The Chief Secretary to the President and Cabinet, Misheck Sibanda, officially announced that President Mnangagwa had given his assent to the Patriotic Bill through General Notice 1189 of 2023, published in the Government Gazette on Friday, July 14, 2023.

Mahere expressed her disapproval of the controversial bill becoming law, arguing that its enactment reveals that Mnangagwa’s government is even worse than that of the late former President Robert Mugabe, who was ousted by the military in November 2017. Mahere stated:

We strongly condemn the signing into law of the unconstitutional Patriotic Bill. This action confirms that Zimbabwe is now under a full-fledged dictatorship governed by a regime that surpasses the oppressive rule of Robert Mugabe. In the new Zimbabwe, unjust laws will be repealed, and we will fight for freedom.

Journalist Hopewell Chin’ono described Friday, July 14, as a dark day for Zimbabwe. He posted on Twitter:

President Emmerson Mnangagwa has signed the so-called Patriotic Act into law, which criminalizes any act deemed to “wilfully injure the sovereignty and national interest of Zimbabwe.” The interpretation of what constitutes such acts will be subject to contestation and potential misuse by biased judicial officers.

The Criminal Law (Codification and Reform) Amendment Act has faced condemnation from human rights activists, both domestically and internationally, as it is seen as a tool to punish critics of the corrupt and repressive ZANU PF regime.

This draconian law severely restricts the limited space for free speech that existed, directly violating the constitutional right to free expression in Zimbabwe.

It will result in the imprisonment of numerous opposition members, government critics, and journalists for merely exercising their constitutional rights.

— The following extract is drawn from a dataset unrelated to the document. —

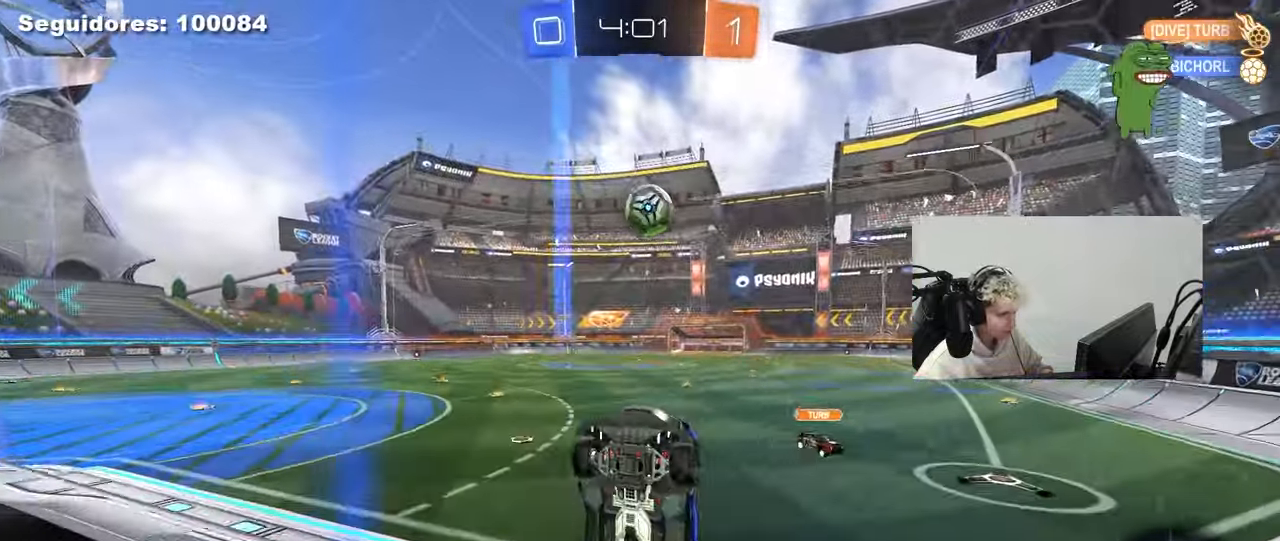
{"keys": ["a", "shift"], "mouse": ["left"], "mouse_move": "still", "events": [[33, "s", "down"], [83, "mouse_right", "down"], [83, "w", "up"], [267, "a", "down"], [267, "mouse_left", "down"], [267, "shift", "down"], [317, "d", "up"], [367, "s", "up"], [417, "mouse_right", "up"]]}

At present, Zimbabwe has two political prisoners who have been incarcerated for speaking out against repression and corruption.

Opposition MP and lawyer Job Sikhala has been in jail for over a year without bail or conviction.

Political activist Jacob Ngarivhume received a four-year sentence for his anti-corruption activism and organizing a protest against corruption.

The regime scrutinizes the Twitter accounts of opposition politicians, critics, and journalists for any content that offends it, leading to their arrest under non-existent laws.

This law is clearly intended to silence them. Today is a dark day for Zimbabwe.

The new legislation imposes penalties, including a fine not exceeding level twelve or a maximum prison term of ten years, or both, for individuals found guilty of “wilfully injuring the sovereignty and national interest of Zimbabwe.”